鏡像だから左にあるように見えるが、そのほくろが実際にあるのは右側だ。顔に触れると、確かにその感触はあった。いびつな眉間のしわ。疲れ切った顔。おれが悪いんじゃない。仕事が忙しすぎるのだ。
それにここ一週間は、色々とありすぎた。
コンビニで食材を買い、玄関のドアを開けた。おれは習慣に囚われている。会社の人間の言葉を聞いている内にヒビが入ってきて、もう手が入るぐらいの大きさになっている気がする。いつもならテレビはつけない。しかしお冷は、おれの家にやってきたとき『わたしは真っ先にテレビつけちゃいますね』と言った。

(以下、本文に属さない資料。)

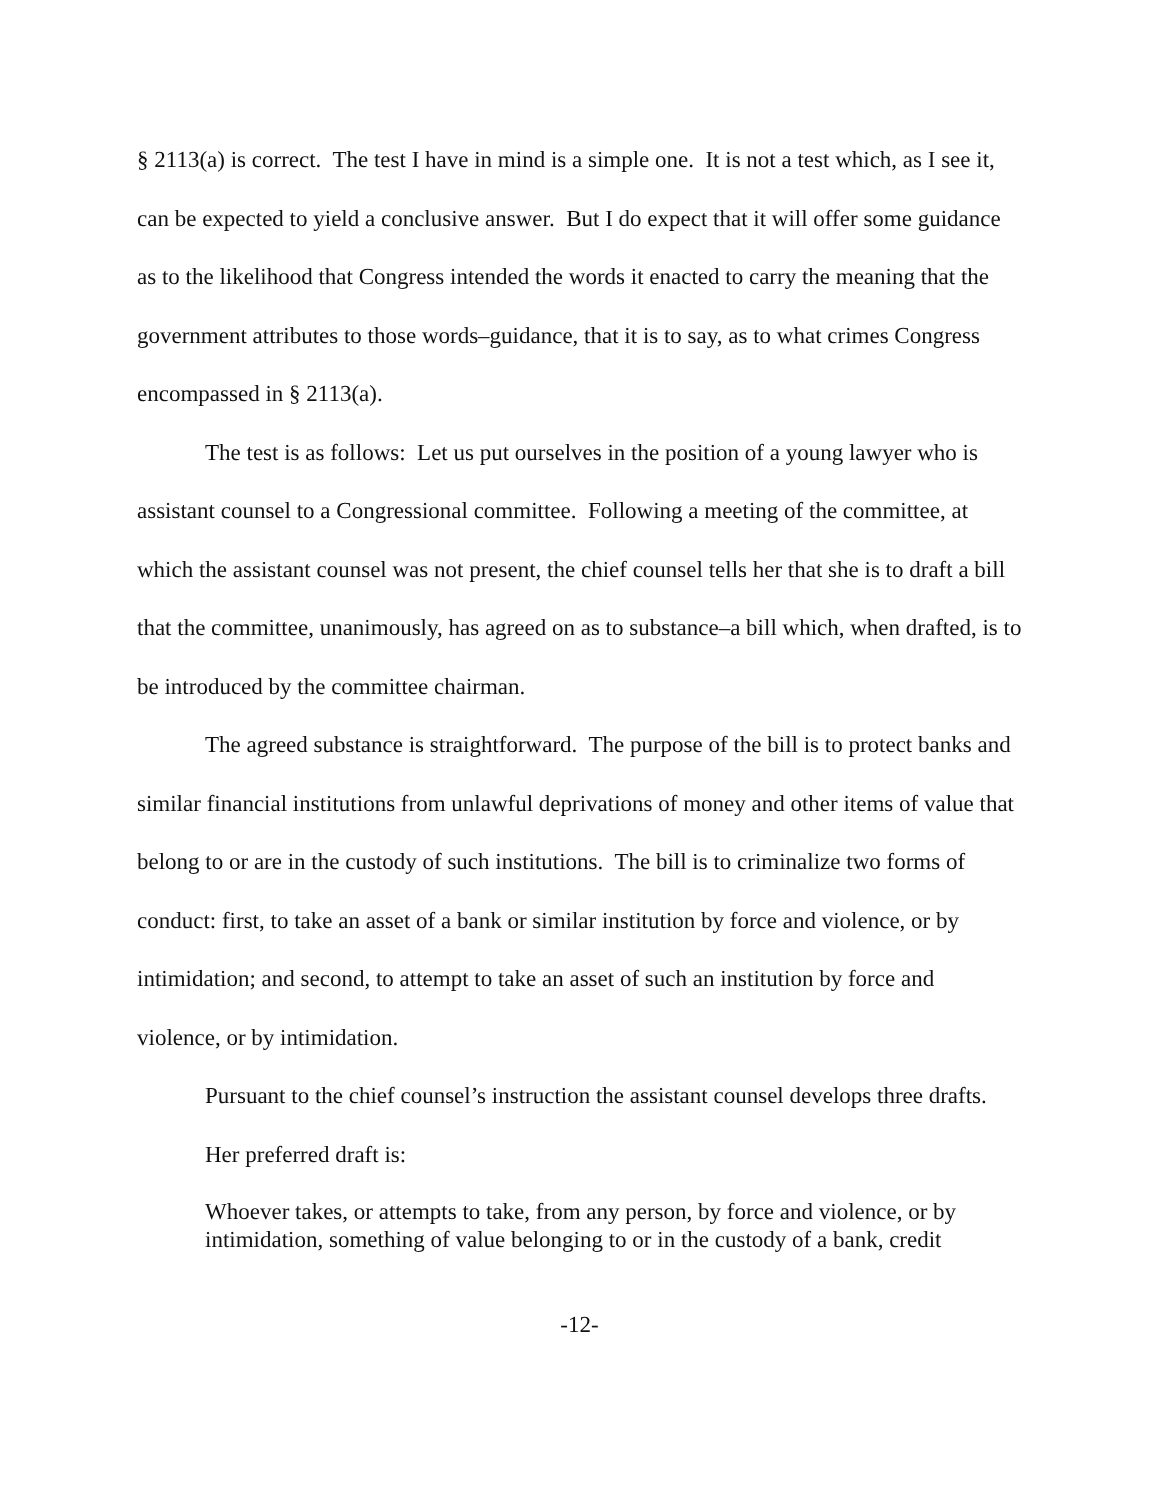§ 2113(a) is correct. The test I have in mind is a simple one. It is not a test which, as I see it, can be expected to yield a conclusive answer. But I do expect that it will offer some guidance as to the likelihood that Congress intended the words it enacted to carry the meaning that the government attributes to those words–guidance, that it is to say, as to what crimes Congress encompassed in § 2113(a).
The test is as follows: Let us put ourselves in the position of a young lawyer who is assistant counsel to a Congressional committee. Following a meeting of the committee, at which the assistant counsel was not present, the chief counsel tells her that she is to draft a bill that the committee, unanimously, has agreed on as to substance–a bill which, when drafted, is to be introduced by the committee chairman.
The agreed substance is straightforward. The purpose of the bill is to protect banks and similar financial institutions from unlawful deprivations of money and other items of value that belong to or are in the custody of such institutions. The bill is to criminalize two forms of conduct: first, to take an asset of a bank or similar institution by force and violence, or by intimidation; and second, to attempt to take an asset of such an institution by force and violence, or by intimidation.
Pursuant to the chief counsel’s instruction the assistant counsel develops three drafts.
Her preferred draft is:
Whoever takes, or attempts to take, from any person, by force and violence, or by intimidation, something of value belonging to or in the custody of a bank, credit
-12-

だからおれもテレビをつけた。ニュースが次々と流れていく中、お冷の顔が大写しになった。
『行方不明。足取り掴めず』
もうこんな助け方はしないからな。おれは確かに、そう言ったのだ。ゲームじゃあるまいし、同じような手口で二人を別々に追い詰めることはできない。
『どんな風にやったか、わたしは知ってるんすよ』
これだけ会社に尽くしてきた人間に、その言葉はない。他に何も残らないぐらいに仕事を優先して生きてきたということぐらい、知っているはずだ。それは、おれが道連れになっても構わないという死刑宣告だった。否定しても、堂々巡りの理屈。
『でも、もうひとりいるんすよ』
そうだな。おれはお冷に問いかけた。冷水響子。その特技は、社会人三年目とは思えない手の速さ。
「お前は、容赦がなさすぎるんだよ。グレーゾーンがない」
「そうなんすかね」
きっと、お冷ならこう答えただろう。記憶の中だけで生き続ける、宙に浮いたような甲高い声。実際、こんな声だったか? 自分の声を通して再現するのは、変な感じだ。
おれは冷蔵庫を開けて、缶ビールを一本掴み上げると、腰を下ろした。お冷ってのは、いいあだ名だ。でももしかしたら、頭のおかしいおれがその顔を見られるのは、時間の問題なのかもしれない。お前はどう思う?
おれが聞いても、お冷は答えない。
ただ、折り曲げられてほとんど前髪で隠れた中から覗く真っ赤な目で、おれを睨み返している。